The Microsoft® Windows® 2000 or later operating system includes tools that allow administrators to install and maintain software applications based on Group Policy. Using Group Policy software installation features, you can assign or publish Microsoft Office 2003 and Microsoft Office 2003 Multilingual User Interface Packs (MUI Packs) to all the users or computers in a designated group.

For large or complex organizations, Microsoft Systems Management Server offers more sophisticated functionality, including inventory, scheduling, and reporting features. However, using Group Policy to deploy Office 2003 can be a good choice in the following settings:

Small- or medium-sized organizations that have already deployed and configured the Active Directory® directory service.
Organizations or departments that comprise a single geographic area.
Organizations with consistent hardware and software configurations on both clients and servers.

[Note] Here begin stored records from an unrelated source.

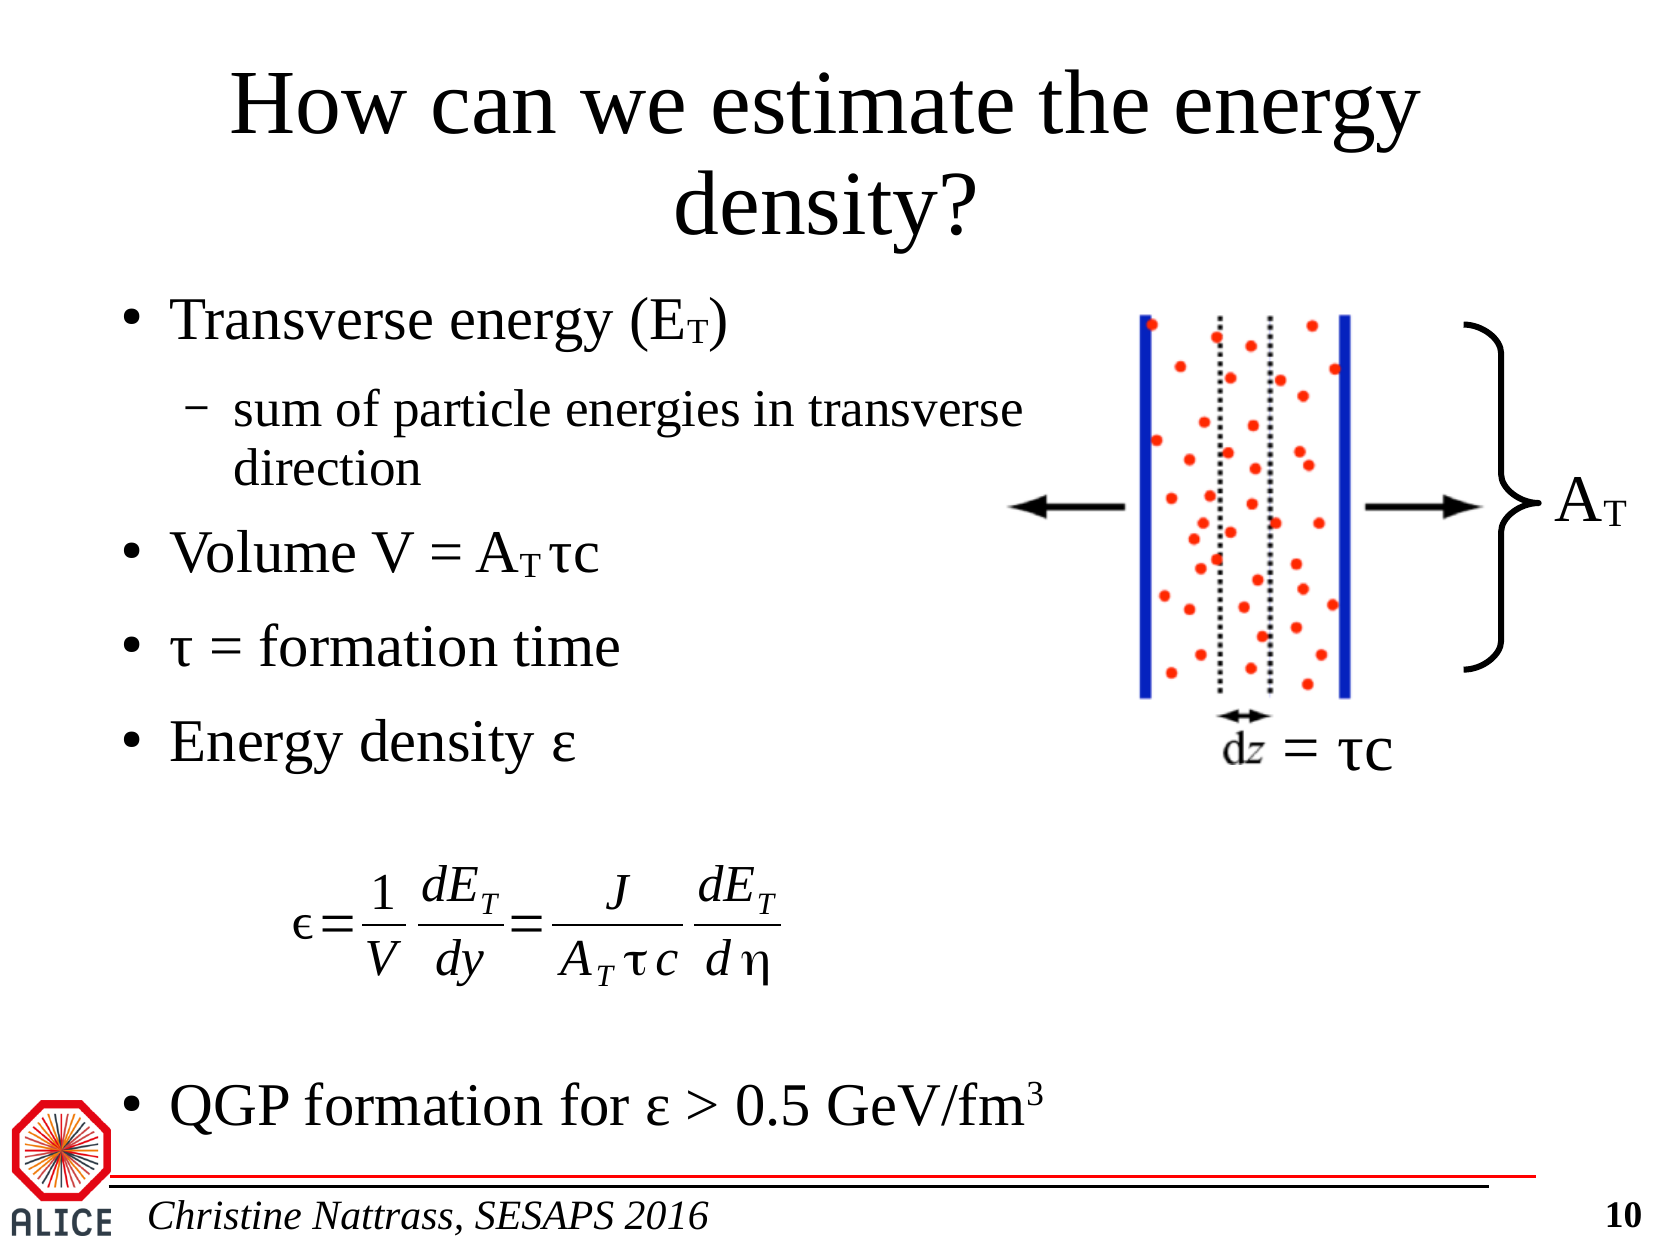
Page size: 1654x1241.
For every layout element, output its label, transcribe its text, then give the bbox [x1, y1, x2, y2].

text_box AT [1555, 461, 1654, 573]
chart [285, 855, 790, 994]
list Transverse energy (ET) sum of particle energies in transverse direction Volume V = AT τc τ = formation time Energy density ε QGP formation for ε > 0.5 GeV/fm3 [105, 285, 1066, 1141]
picture [1066, 314, 1486, 766]
picture [11, 1100, 111, 1236]
title How can we estimate the energy density? [82, 49, 1571, 257]
text_box = τc [1282, 710, 1441, 800]
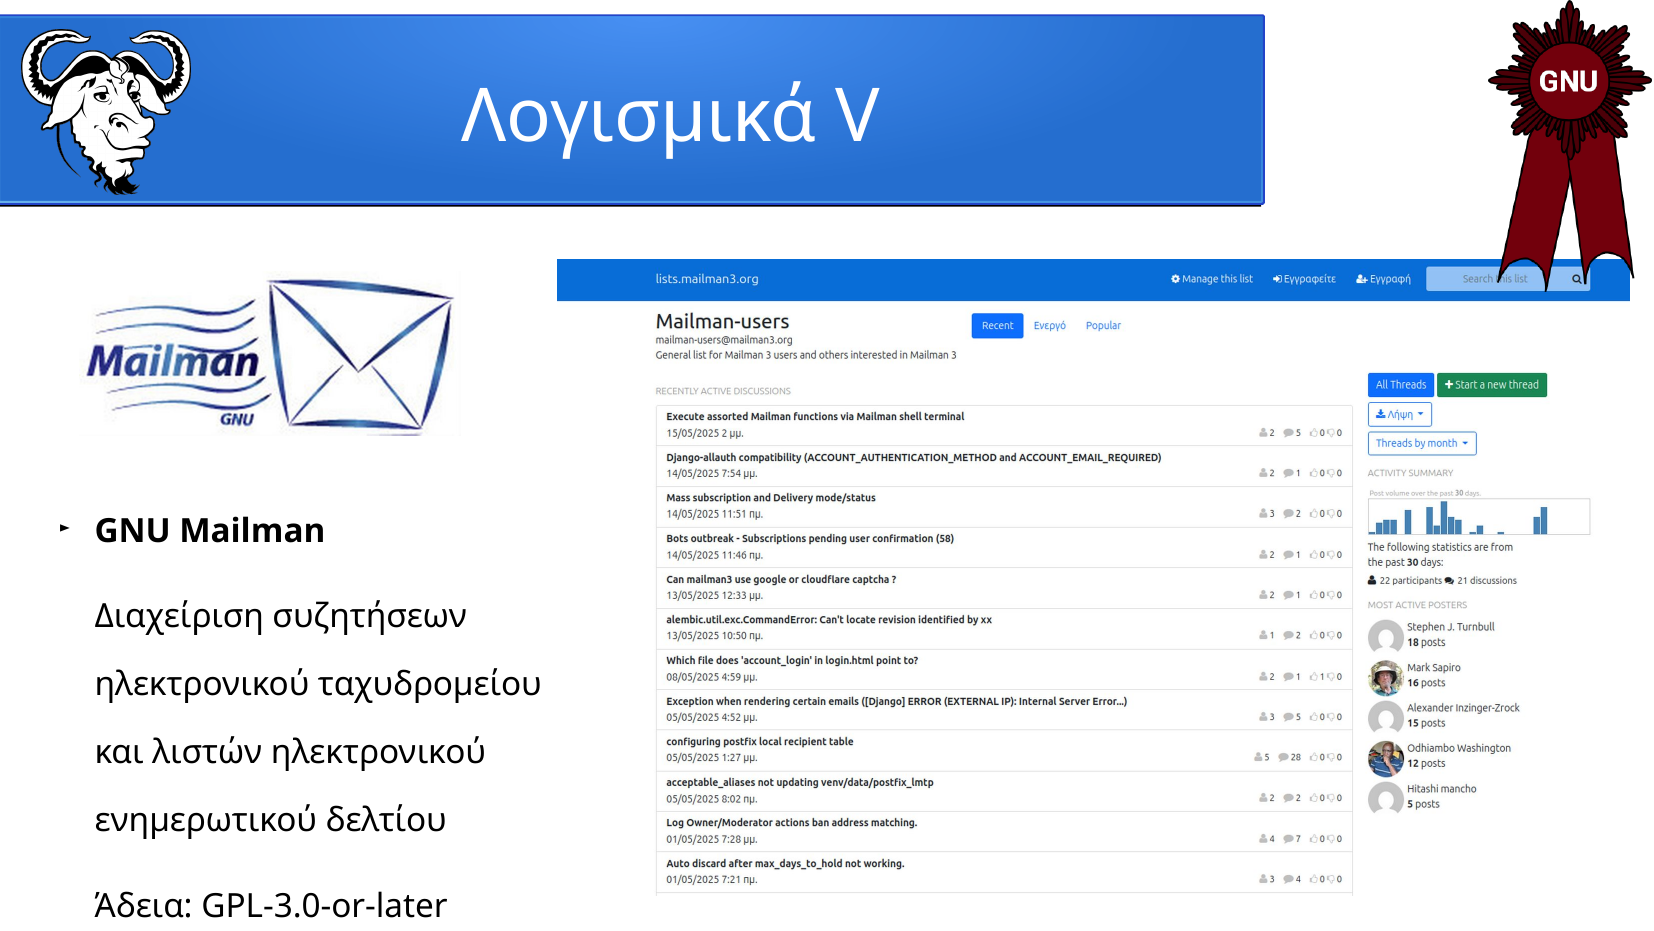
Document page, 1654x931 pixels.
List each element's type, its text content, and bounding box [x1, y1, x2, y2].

title Λογισμικά V [146, 28, 1235, 196]
text_box GNU Mailman Διαχείριση συζητήσεων ηλεκτρονικού ταχυδρομείου και λιστών ηλεκτρονικού ενημερωτικού δελτίου Άδεια: GPL-3.0-or-later [59, 484, 556, 931]
picture [79, 271, 461, 436]
picture [21, 29, 191, 195]
picture [557, 0, 1652, 896]
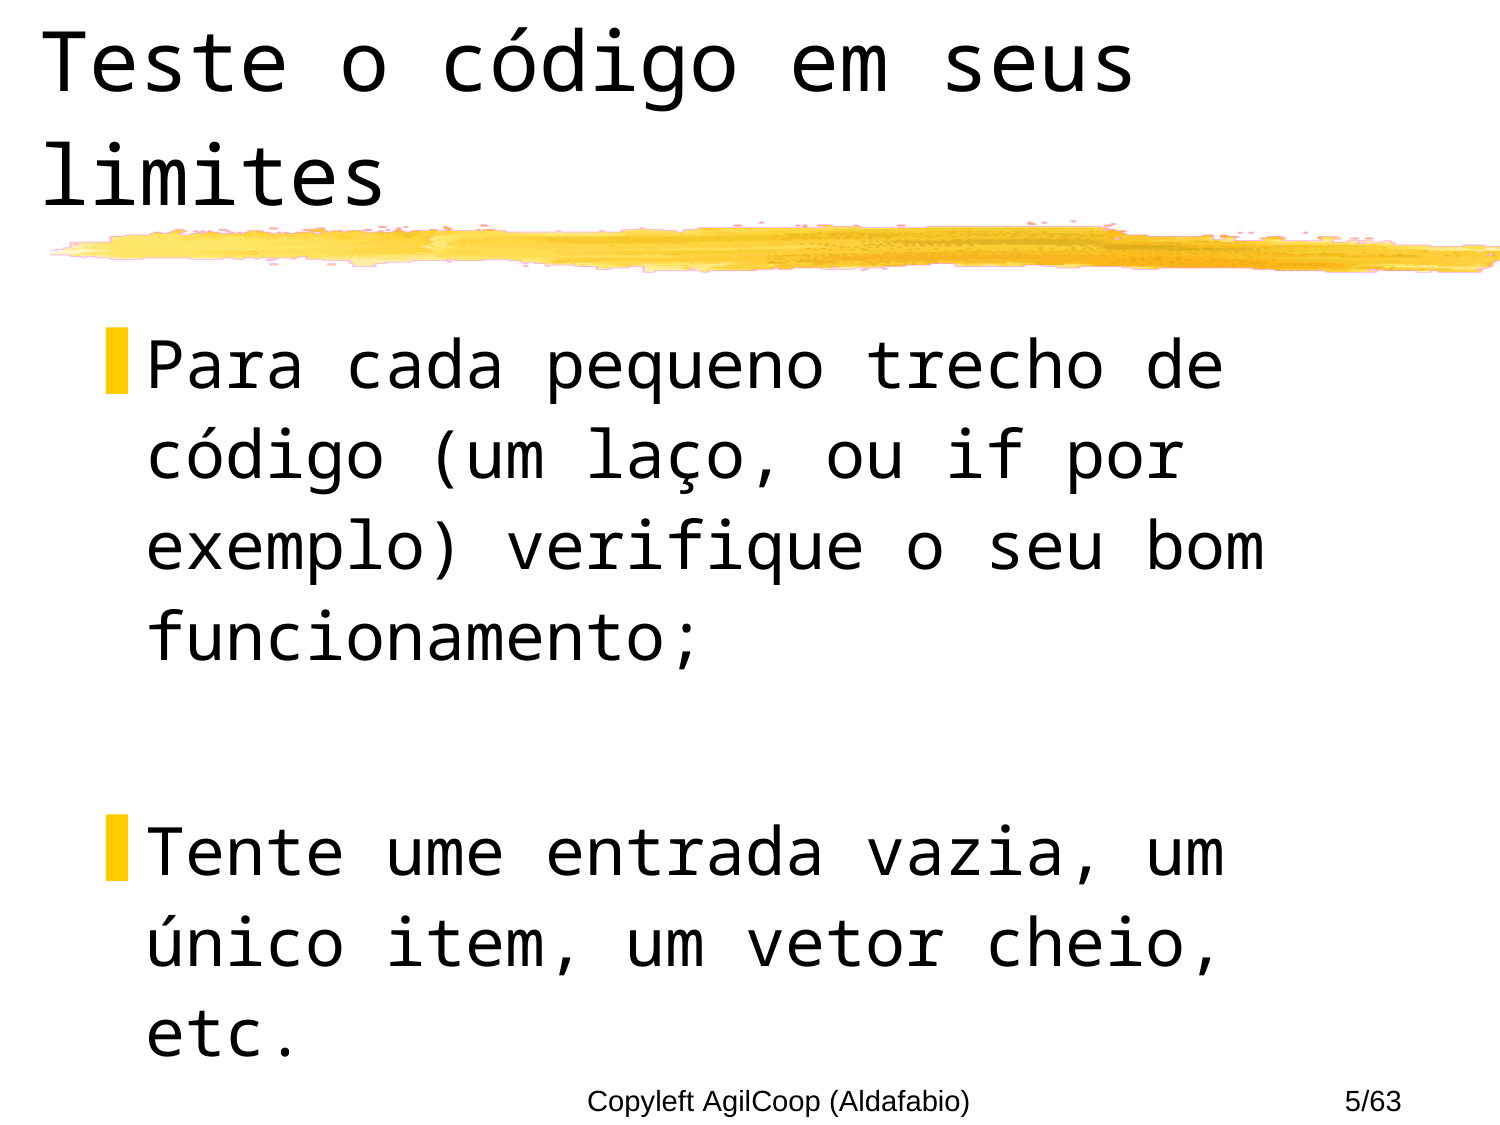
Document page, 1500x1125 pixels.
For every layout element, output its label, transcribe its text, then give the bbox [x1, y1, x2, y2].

picture [50, 215, 1500, 284]
list Para cada pequeno trecho de código (um laço, ou if por exemplo) verifique o seu bom funcionamento; Tente ume entrada vazia, um único item, um vetor cheio, etc. [74, 309, 1417, 994]
title Teste o código em seus limites [24, 74, 1488, 238]
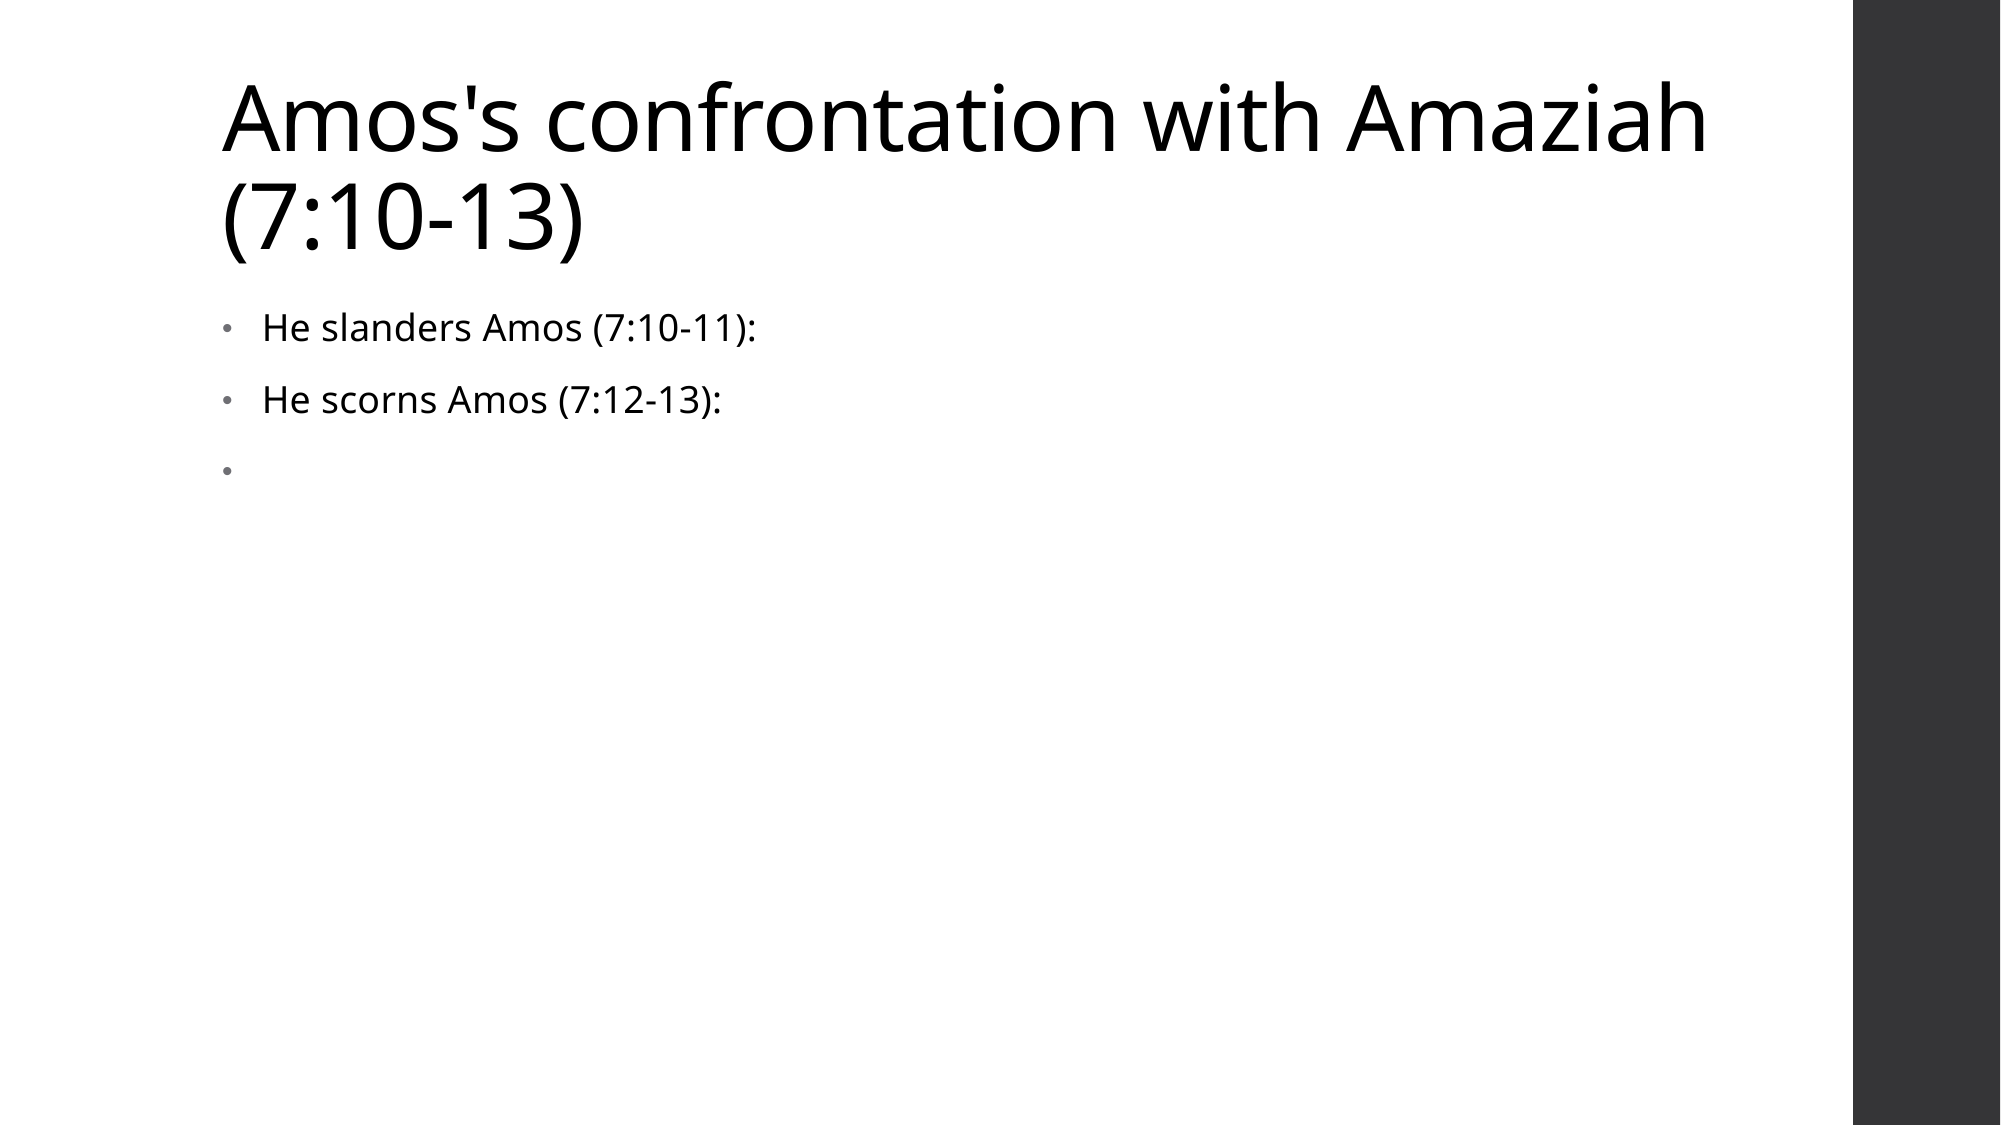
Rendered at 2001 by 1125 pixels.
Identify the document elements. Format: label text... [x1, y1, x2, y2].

list He slanders Amos (7:10-11): He scorns Amos (7:12-13): [206, 299, 1617, 1014]
title Amos's confrontation with Amaziah (7:10-13) [206, 60, 1797, 278]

Active Directory and Group Policy
In a Windows–based network, Active Directory provides a framework for centralized administration of users and computers. Active Directory makes it possible to manage all users, computers, and software on the network through administrator-defined policies, known as Group Policy in Windows 2000 or later.

A collection of Group Policy settings is contained in a Group Policy object (GPO), and the GPO is associated with an Active Directory container. The Group Policy object can be applied at any level of the Active Directory hierarchy. You can set policies that apply to an entire site, a domain, or an individual organizational unit.

The deployment and management tools designed for Office 2003 — including the Custom Installation Wizard and Office 2003 policy template files (ADM files) — work with Group Policy software installation. By using all aspects of Group Policy, you can make a unique configuration of Office available to all users or computers in a given GPO, and then rely on Windows to maintain users' software configurations automatically.